Of course, what we typically refer to as “sanctuary” policies reflect a choice by state and local jurisdictions not to enter into these kinds of deals. Fahey’s “federalism by contract” requires freedom for states and localities to refuse to contract. This is the basic principle of the constitutional prohibition on “commandeering” these governments’ resources. Even when Congress seeks to induce states and localities to act by placing conditions on federal funds, there are constitutional limits on overly coercive conditions. Senate rules also work against the Trump approach, as seen by the Senate Parliamentarian’s decision to cut out funding restrictions against sanctuary cities from the OBBBA. In short, state and local governments would seem to enjoy far greater protections against Trump’s governance by extortion than their counterparts in the private sector.

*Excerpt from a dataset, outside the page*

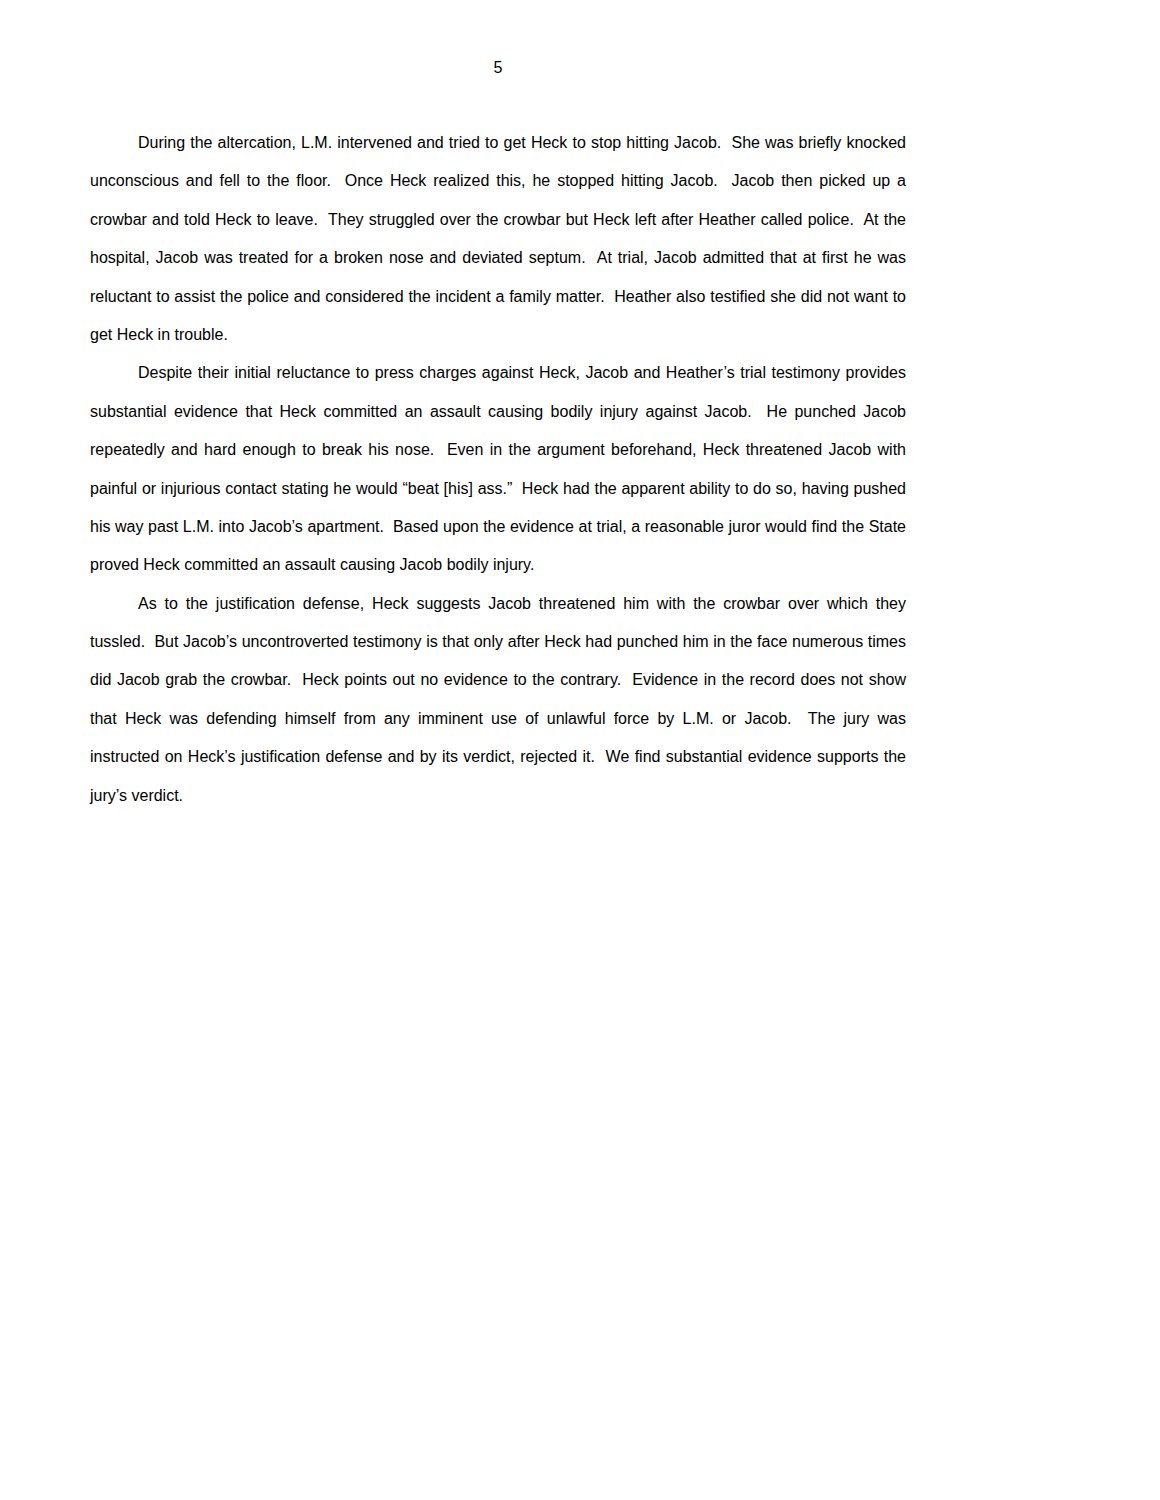5
During the altercation, L.M. intervened and tried to get Heck to stop hitting Jacob. She was briefly knocked unconscious and fell to the floor. Once Heck realized this, he stopped hitting Jacob. Jacob then picked up a crowbar and told Heck to leave. They struggled over the crowbar but Heck left after Heather called police. At the hospital, Jacob was treated for a broken nose and deviated septum. At trial, Jacob admitted that at first he was reluctant to assist the police and considered the incident a family matter. Heather also testified she did not want to get Heck in trouble.
Despite their initial reluctance to press charges against Heck, Jacob and Heather’s trial testimony provides substantial evidence that Heck committed an assault causing bodily injury against Jacob. He punched Jacob repeatedly and hard enough to break his nose. Even in the argument beforehand, Heck threatened Jacob with painful or injurious contact stating he would “beat [his] ass.” Heck had the apparent ability to do so, having pushed his way past L.M. into Jacob’s apartment. Based upon the evidence at trial, a reasonable juror would find the State proved Heck committed an assault causing Jacob bodily injury.
As to the justification defense, Heck suggests Jacob threatened him with the crowbar over which they tussled. But Jacob’s uncontroverted testimony is that only after Heck had punched him in the face numerous times did Jacob grab the crowbar. Heck points out no evidence to the contrary. Evidence in the record does not show that Heck was defending himself from any imminent use of unlawful force by L.M. or Jacob. The jury was instructed on Heck’s justification defense and by its verdict, rejected it. We find substantial evidence supports the jury’s verdict.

Still, the Trump administration is doing everything it can to undermine these legal protections. Some of its bullying efforts against state and local governments have involved relatively straightforward attempts to enforce its positions through litigation, such as the suits against Chicago, New York, Los Angeles, and Denver asserting dubious claims that cooperation with ICE is mandatory. In other cases, it has adopted more extreme procedural tactics. This June, for example, the administration sued Texas to challenge the state’s law granting in-state tuition to undocumented residents (yes, this is in fact the law in Texas). Rather than defend the state’s law, Texas Attorney General Ken Paxton immediately conceded to an injunction against it, settling the case within hours of its filing. This quick “deal” was a victory for both Trump and Paxton, at the expense of the state’s legislative process. And in February, the administration took the radical step of not only withholding federal funds for sanctuary cities—a move jurisdictions have litigated under both Trump 1.0 and 2.0—but clawing back FEMA grant money directly from New York City’s bank account

In short, state and local governments that are not interested in becoming subsidiaries of ICE find themselves in a similar position to the targets of Trump’s extortion tactics in the private and non-profit sectors. While as a matter of constitutional law these governments may formally enjoy greater protections, the effectiveness of these federal protections may depend on the willingness of smaller states and cities to incur the costs the administration has imposed on them. The Supreme Court’s decision in Trump v. CASA, Inc. may also change some of this calculus, to the extent that jurisdictions that choose not to sue the administration for fiscal or political reasons cannot benefit from the injunctions secured by those that do. In other words, as is so often the case, we are left waiting to see what Trump can ultimately get away with.